[PROMPT A]: Turn all of the data visualization entries into a numbered list, skipping blank lines. Omit the pictures from your answer.

[DOCUMENT PASSAGE]:
The judge in the case, Ramez Khawly, rejected Rosenthal’s argument, but found a way to find Tobias not guilty anyway on the basis of his doubt about her intent in not filling out the form. Perhaps sensing the outrage that might ensue over punishing an octogenarian for a non-violent act of civil disobedience, Khawly was nevertheless too fearful, or obtuse, to uphold an argument that would set a highly inconvenient precedent from the standpoint of the state. The judge both justified and exposed his particular mix of cowardice and compassion by asking, “Could they [the Crown] not have found a more palatable profile to prosecute as a test case?”
I suppose I shouldn’t be surprised by the judge’s politically expedient decision. What shocks me is the reaction of many regular citizens, and in particular of some fellow statisticians. Let me be as clear as possible about this: support for the mandatory census is a moral abomination and a professional disgrace. It should go without saying that informed consent is a baseline, a bare minimum for morality when conducting experiments with human subjects. Forcing citizens to divulge information they would otherwise wish to keep private, on pain of throwing them in a locked cage, does not qualify as informed consent!
There is no point here in arguing that what’s being requested is a minor inconvenience, or an inconsequential imposition. Informed consent doesn’t mean “what we think you should consent to.” More than anything else, statistics is about understanding the inherent uncertainties in measurement, prediction, and extrapolation. Just because you might not object to answering certain questions, gives no reason to assume the universality of your preferences. Finally, note that to at least a small group of revolutionaries, the right not to divulge certain information to authorities was so important that it was written right into the Bill of Rights.

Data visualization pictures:
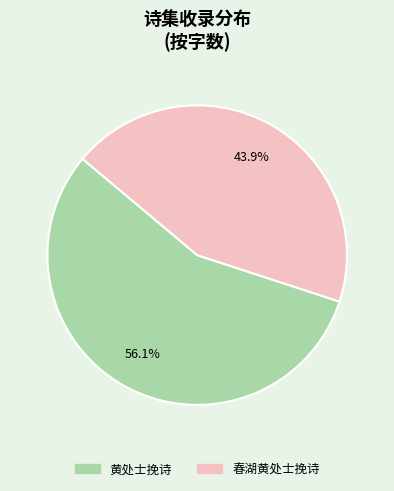

The 春湖黄处士挽诗 slice represents 56% of the pie. True or false?

False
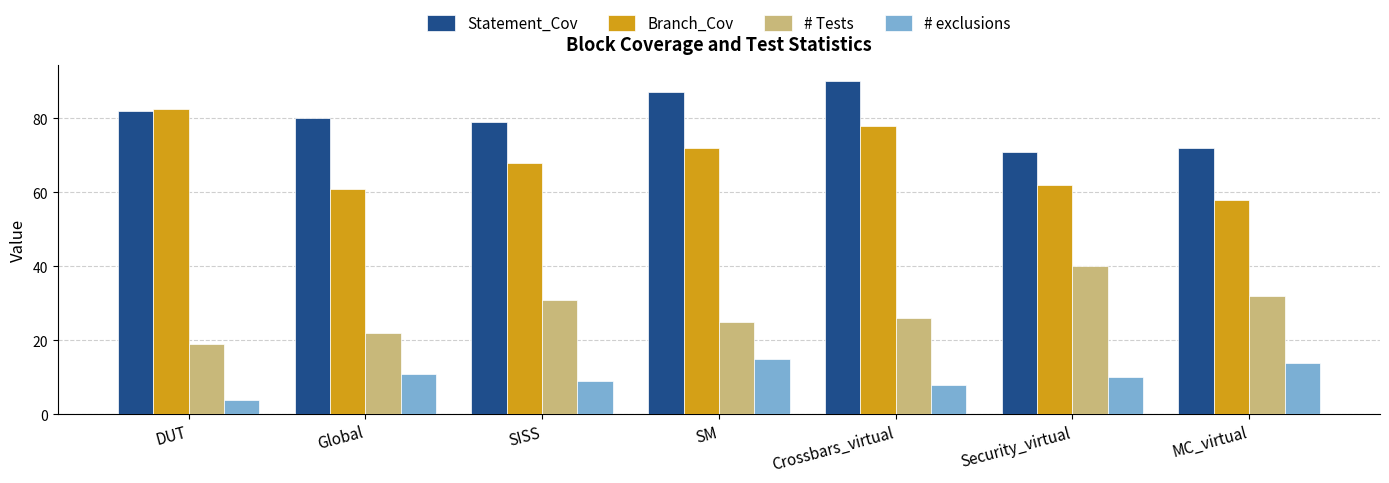

What is the highest value of the Statement_Cov series?

90.0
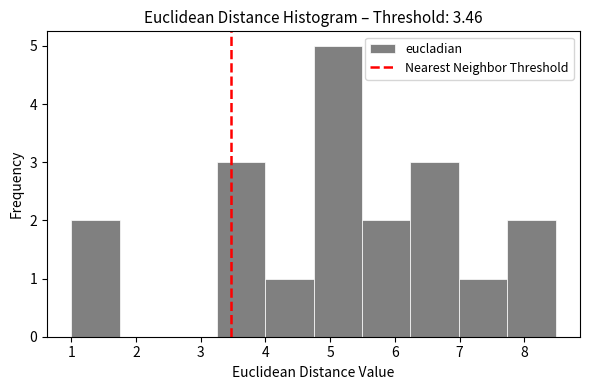

Reading left to right, list every bar in this chart as the range it spans on the x-axis followed by its height. Neither the bar edges nor the heights are printed on the chart, so give them approximately, as read against the axes.

1.0 to 1.7: 2
1.7 to 2.5: 0
2.5 to 3.2: 0
3.2 to 4.0: 3
4.0 to 4.7: 1
4.7 to 5.5: 5
5.5 to 6.2: 2
6.2 to 7.0: 3
7.0 to 7.7: 1
7.7 to 8.5: 2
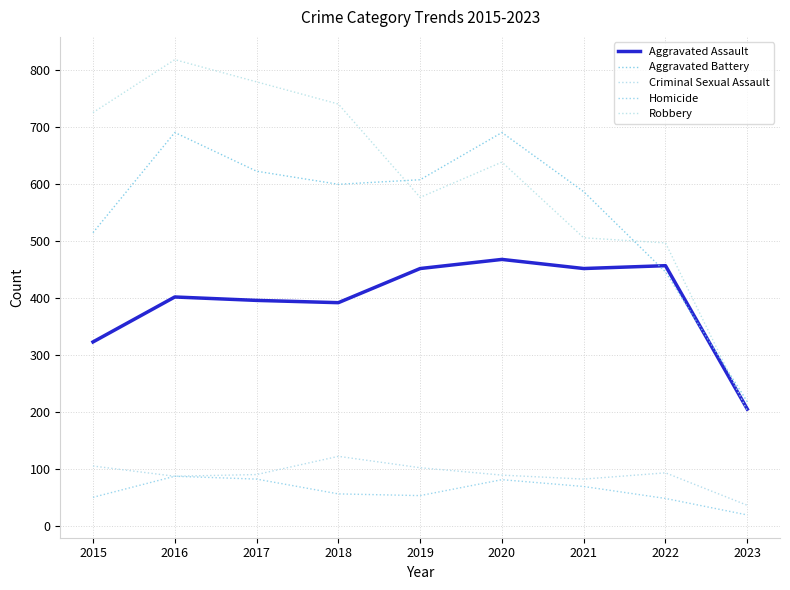

True or false: Robbery and Aggravated Battery intersect in this chart.

True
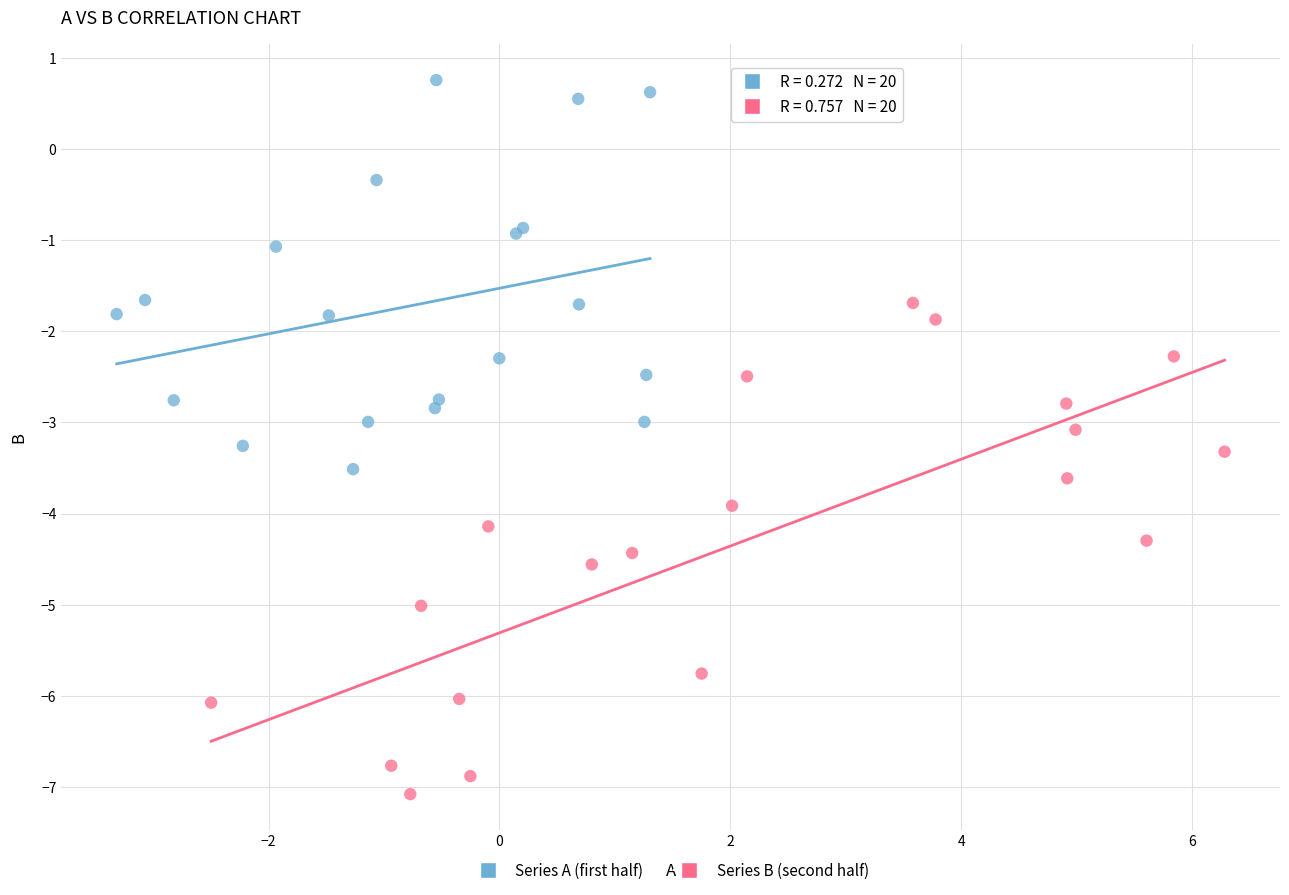

Which series reaches the maximum Y coordinate?

Series A (first half)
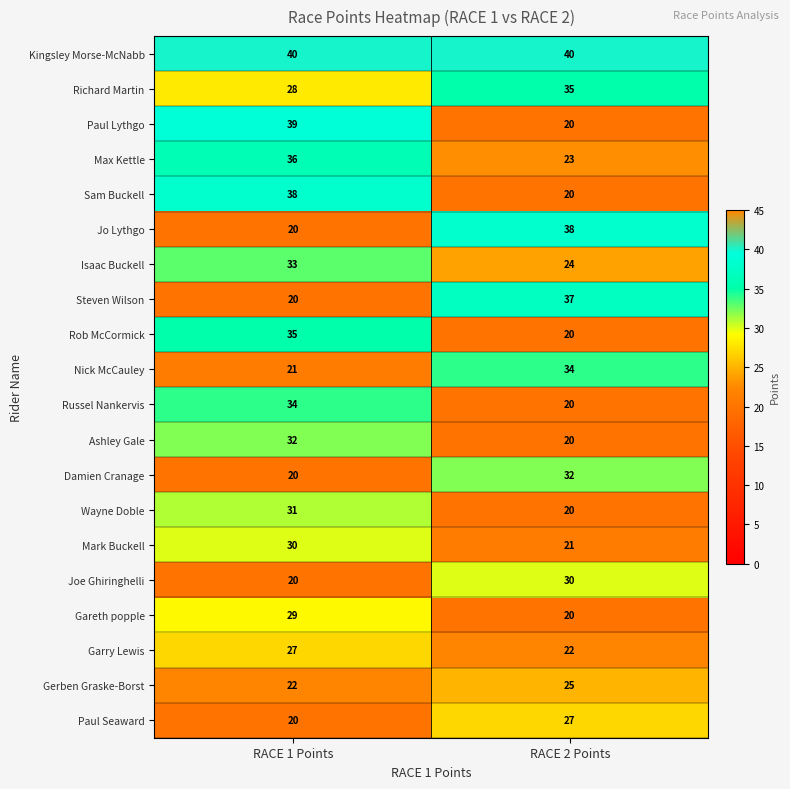

How many series are shown in this chart?

20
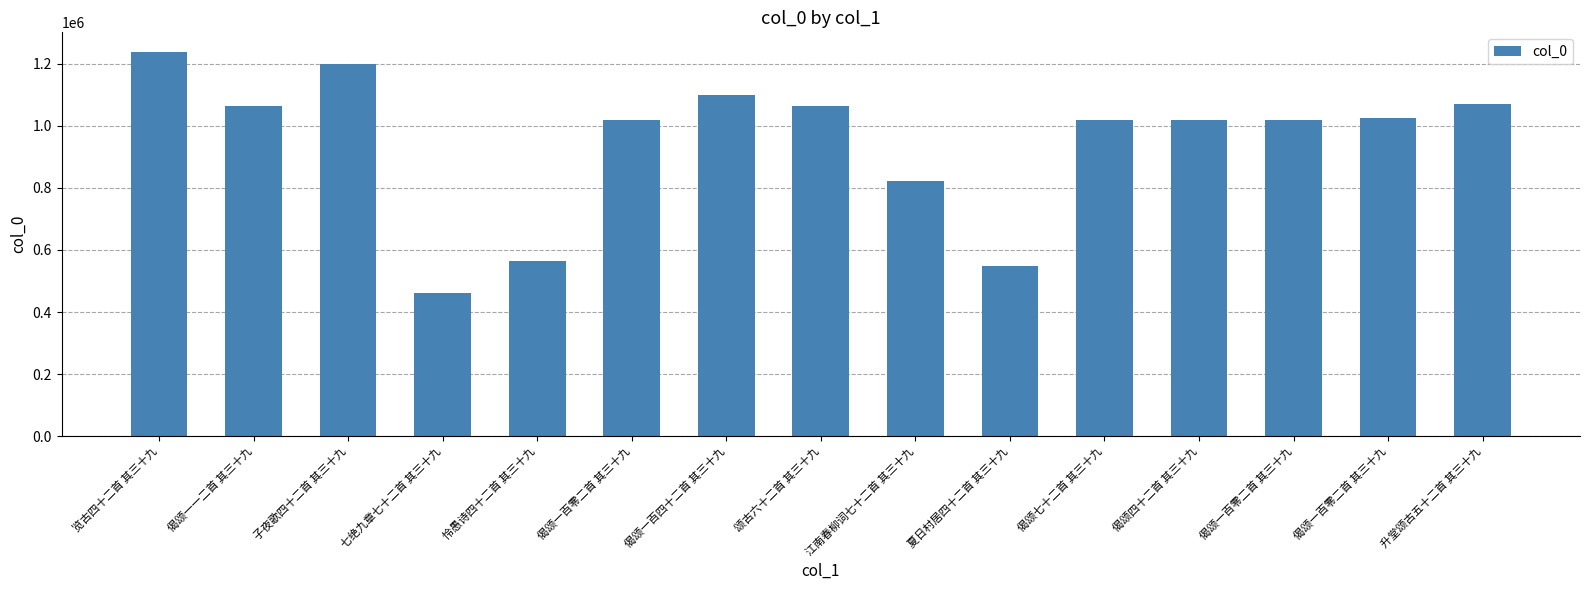

What is the difference between the maximum and second lowest values?

690655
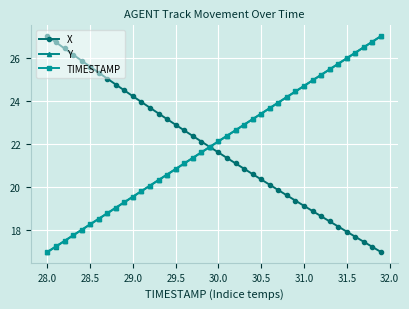

What is the minimum value shown in the chart?

17.0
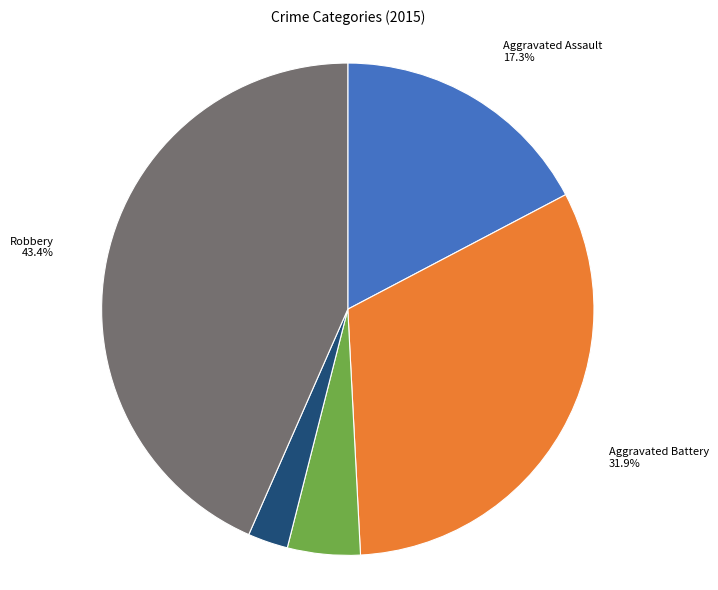

Which slice is the largest?

Robbery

[PROMPT B]: Write the next part of the passage on the mandatory census.

[RESPONSE A]:
1. The 春湖黄处士挽诗 slice represents 56% of the pie. True or false?
2. False
3. What is the highest value of the Statement_Cov series?
4. 90.0
5. Reading left to right, list every bar in this chart as the range it spans on the x-axis followed by its height. Neither the bar edges nor the heights are printed on the chart, so give them approximately, as read against the axes.
6. 1.0 to 1.7: 2
7. 1.7 to 2.5: 0
8. 2.5 to 3.2: 0
9. 3.2 to 4.0: 3
10. 4.0 to 4.7: 1
11. 4.7 to 5.5: 5
12. 5.5 to 6.2: 2
13. 6.2 to 7.0: 3
14. 7.0 to 7.7: 1
15. 7.7 to 8.5: 2
16. True or false: Robbery and Aggravated Battery intersect in this chart.
17. True
18. Which series reaches the maximum Y coordinate?
19. Series A (first half)
20. How many series are shown in this chart?
21. 20
22. What is the difference between the maximum and second lowest values?
23. 690655
24. What is the minimum value shown in the chart?
25. 17.0
26. Which slice is the largest?
27. Robbery

[RESPONSE B]:
Besides the argument that the census in minimally invasive, I’ve also heard it argued that the value of obtaining complete data outweighs concerns of privacy and choice. To this I say that our desire, as statisticians, for complete and reliable data, isn’t some ethical trump card, nor is it the scientific version of a religious indulgence that purifies our transgressions.
Dealing with incomplete and imprecise data isn’t some unique problem that can be overcome at the point of a gun, it’s the very heart and soul of statistics! In the real world, there is no such thing as indisputably complete or infinity precise data. That’s why we have confidence intervals, likelihood estimates, rules for data cleaning, and a wide variety of sampling procedures. In fact, these sampling procedures, if properly chosen and well executed, can be more accurate than a census.
I call on all those who work for StatsCan or other organizations to refuse to participate in any non-consensual surveys, to stand up for their own good name and the good name of the profession, and to focus their energies on finding creative, scientifically sound, non-coercive ways to obtain high quality data.